A: There is no doubt that in this account of Socrates’ life and world, I haven’t ignored the other 50 % of the population that lived when he did. Socrates is interested in women – some of his statements about them (which of course come to us via Plato and Xenophon) are relatively unconventional. He seems to be alive to the potential that women might have in playing a fuller role in society. Of course, in his day, women were distinctly second class citizens – they weren’t allowed to ride or to drink unmixed wine, they were often given half rations. And yet at the same time women were in charge of a vast number of religious rites – and religion was an inextricable part of the DNA of Ancient Athens. I’ve tried to paint them back in to the picture of Athens – where, had you lived 24 centuries ago, you would have expected them to be. I think the fact that I am a female writer might possibly mean that I bring a holistic perspective to the Socrates’ story, I’m trying to see the 5th century world as he did, with wide-ranging eyes.
Q: You say that Socrates’ life spanned “seventy of the busiest, most wonderful and tragic years in Athenian history.” What can you tell us about 5th century B.C. Athens?

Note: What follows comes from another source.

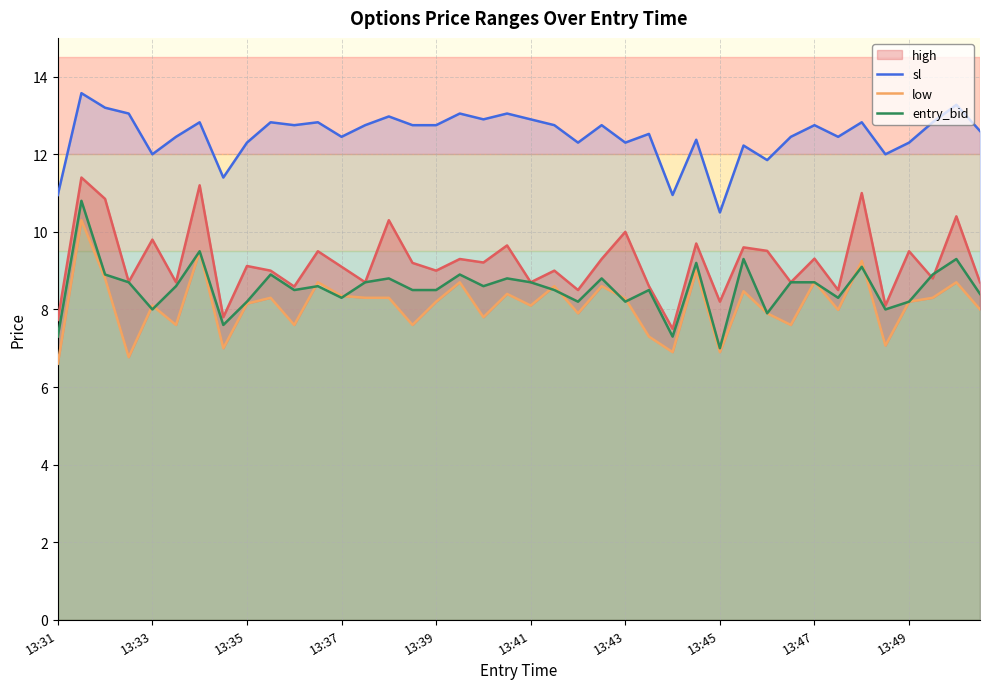

What is the highest value of the sl series?

13.6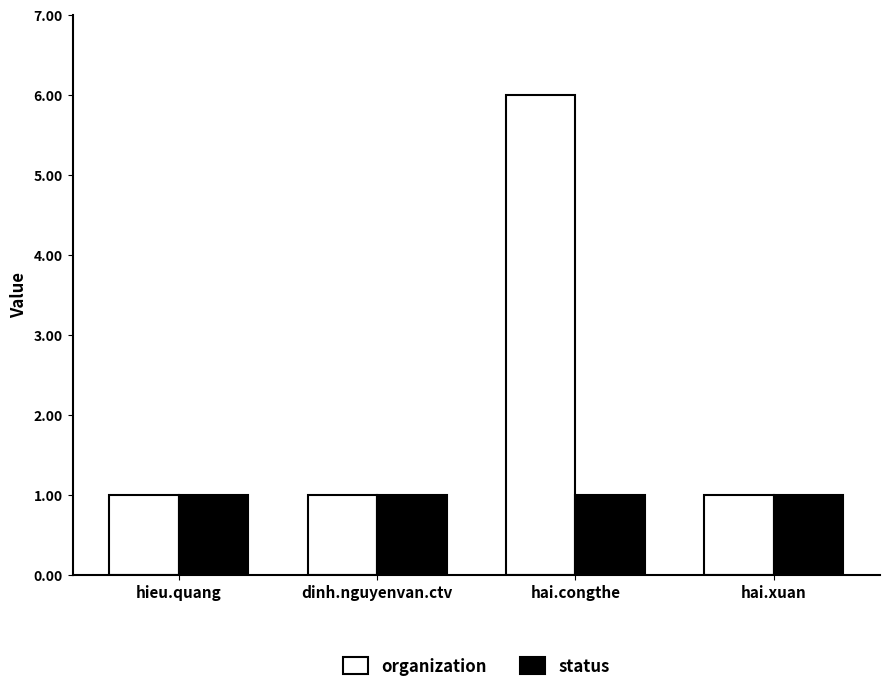

Which series has the largest total across all categories?

organization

A: 5th century Athens simply was unique. Here some of the most exciting political and social experiments ever undertaken in human society were being played out. After 25,000 years of pre-history, Athens challenges the ‘might is right’ principle, and suggests that each stakeholder in society should have a voice. In Athenian democracy, selected by lot, you could be the equivalent of home secretary, leader of congress and high-court judge all in the space of one year. Every single mandated male citizen was a politician. And with the untapping of this immense potential came a great verve for life – the art, literature, drama and scientific discovery of the period just sings with promise. Of course the challenge was to keep all this cosmopolitan, mongrel vivacity stable. Athens found herself voting for and then dragged into a punishing and humiliating war – jealousy of the city’s high-fliers ended up pulling society apart, and the aristocratic class could never entirely reconcile itself to the idea of absolute, true, direct democracy – something that Socrates himself questioned. For me this period is mesmerizing because it speaks directly to us – about the challenges, pitfalls, privileges and delights of what it is to be human.
Q: How were time and place influential in the evolution of Socrates and his philosophy?

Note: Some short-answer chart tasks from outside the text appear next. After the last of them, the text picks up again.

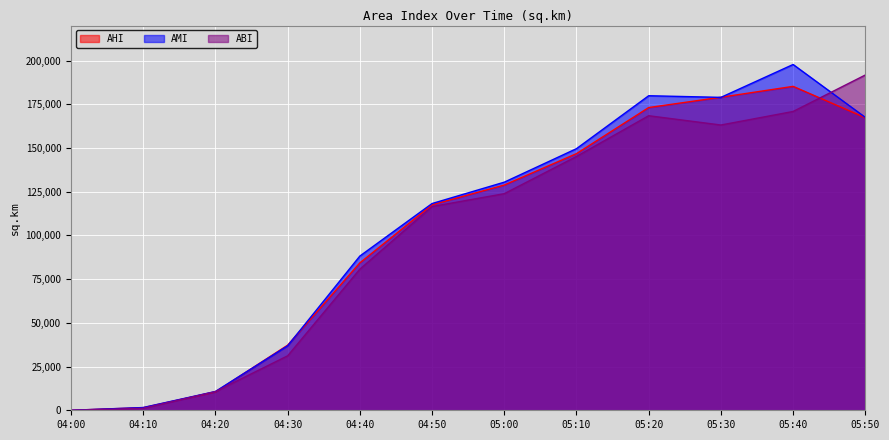

Which series ends up on top after the final intersection of ABI and AMI?

ABI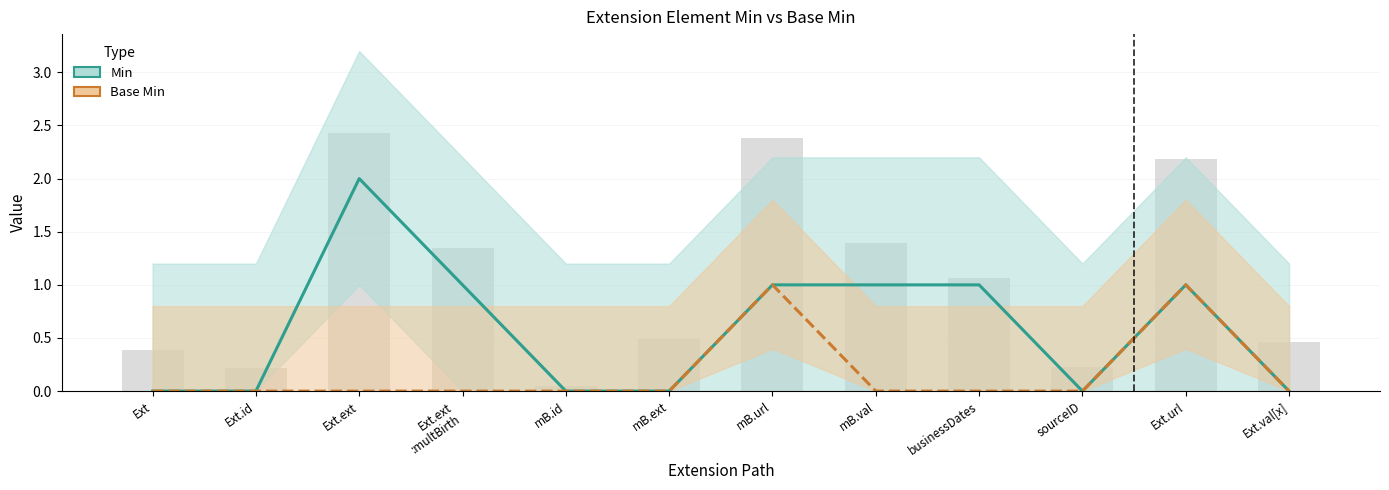

Is the value of Min at mB.id greater than the value of Base Min at mB.id?

No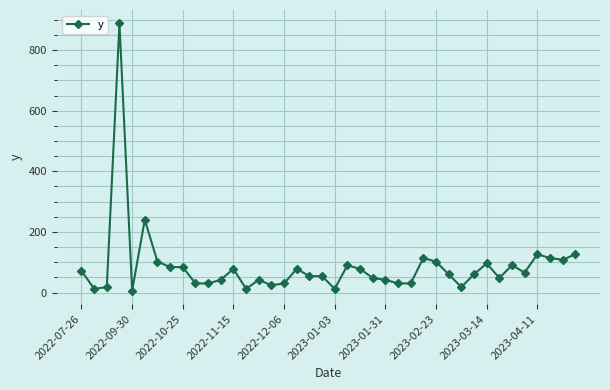

What is the difference between the second highest and minimum values?

234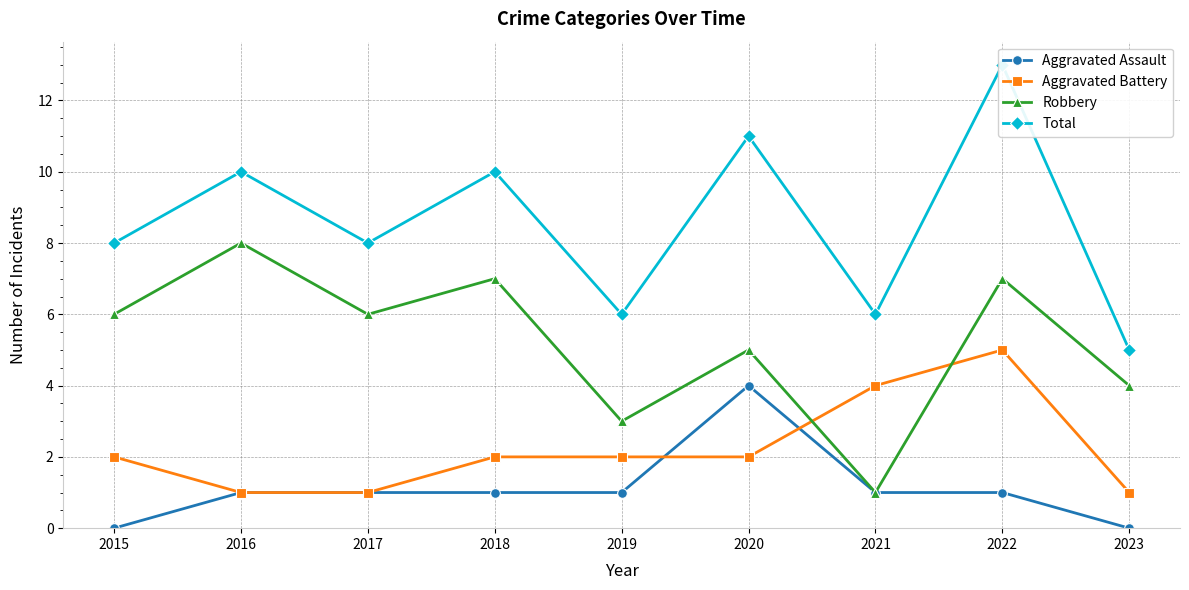

Rank the series by their maximum value, from highest to lowest.

Total, Robbery, Aggravated Battery, Aggravated Assault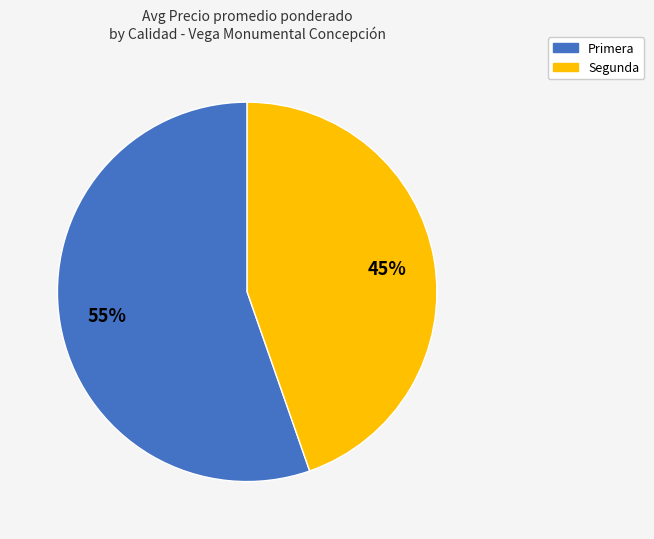

Is there any slice that represents more than half of the pie?

Yes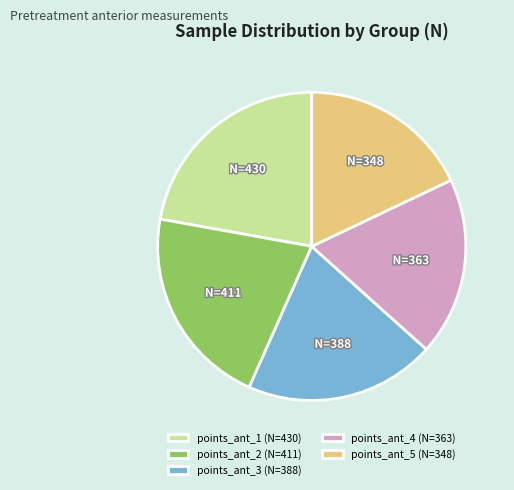

Is there a majority slice in this chart?

No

A: Socrates was born when democracy was just finding its feet. He watched it flourish, he fought under its banner in foreign lands, and then he also was there as it withered and died. We often forget that Socrates was a soldier – there is no doubt that some of his philosophy was honed while he was on punishing, gruesome campaigns in the North of Greece. The vital thing to remember about Socrates is that he did not withdraw himself from life – he lived it to the full, and so if we follow in his footsteps, a rich, strange, evocative world is opened up to us. Because this was a man as good at drinking, fighting, loving, exercising, sacrificing as he was at philosophizing.

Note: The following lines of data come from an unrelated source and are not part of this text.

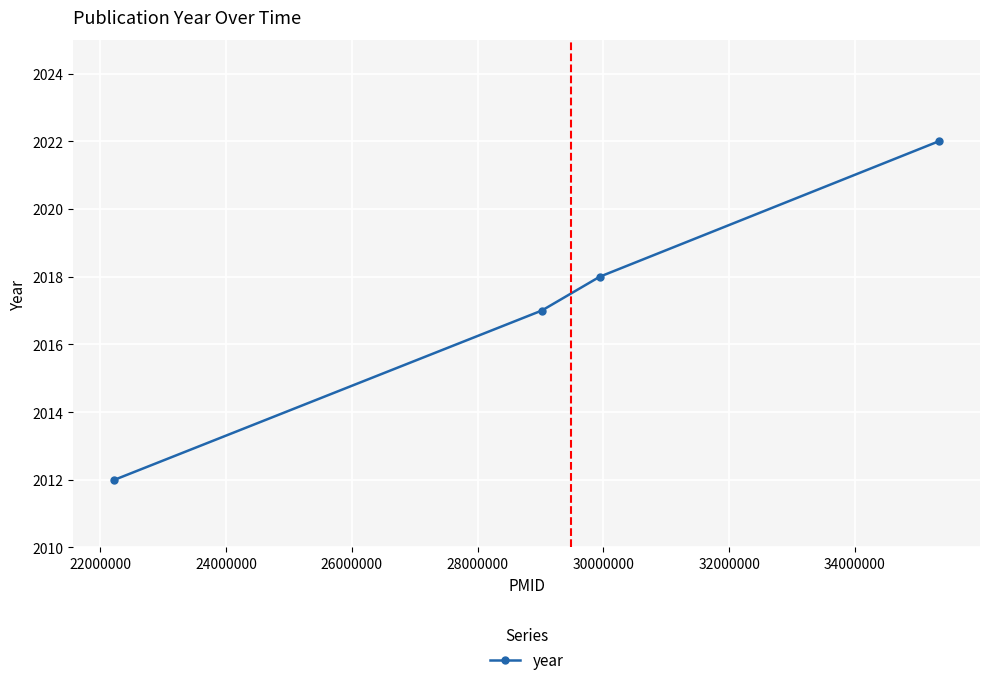

What is the sum of all values?

8069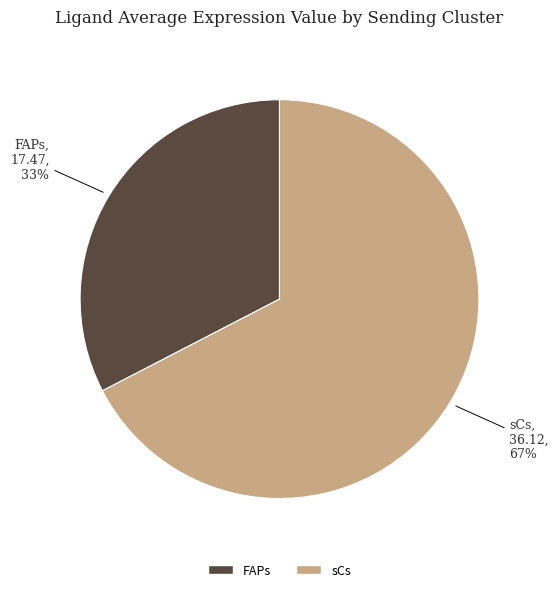

Do FAPs and sCs together represent more than half of the pie?

Yes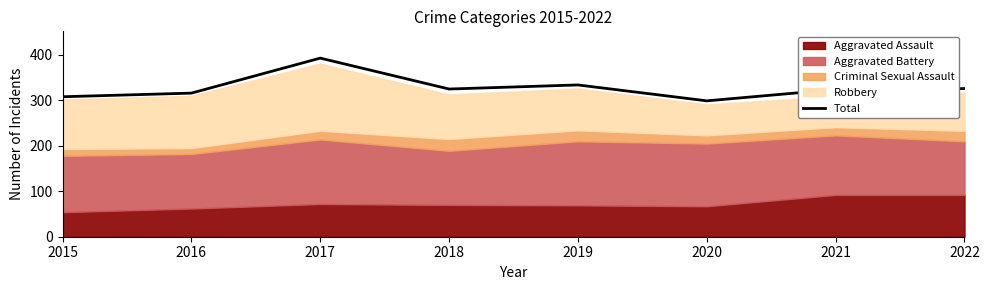

What is the value of the 1st point from the left?

308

Q: You say, “My ambition is very simple: to re-enter the streets of Athens in real time”. How did you go about doing that?
A: I have painstakingly visited every spot that Socrates visited, crossed the seas he sailed over, and held in my hands the kinds of drinking cups he would have used, the votive offerings he would have left at sanctuaries, the swords he would have killed Athens’ enemies with, the theatre tokens he would have clutched in order to get into the theatres to hear the premieres of those great dramas – tragedies and comedies - by Euripides, Aristophanes, Arschylus and Sophocles that we now realise to be world-class works. I have tried to see Athens as he did – with 5th century eyes. To feel Socrates’ Athens as he would have experienced it, not just as it has been sold to us down the centuries. Because the story of Athens is the story of us – and we need to get close to it so we can understand our own position in the modern world a little more subtly and with greater clarity.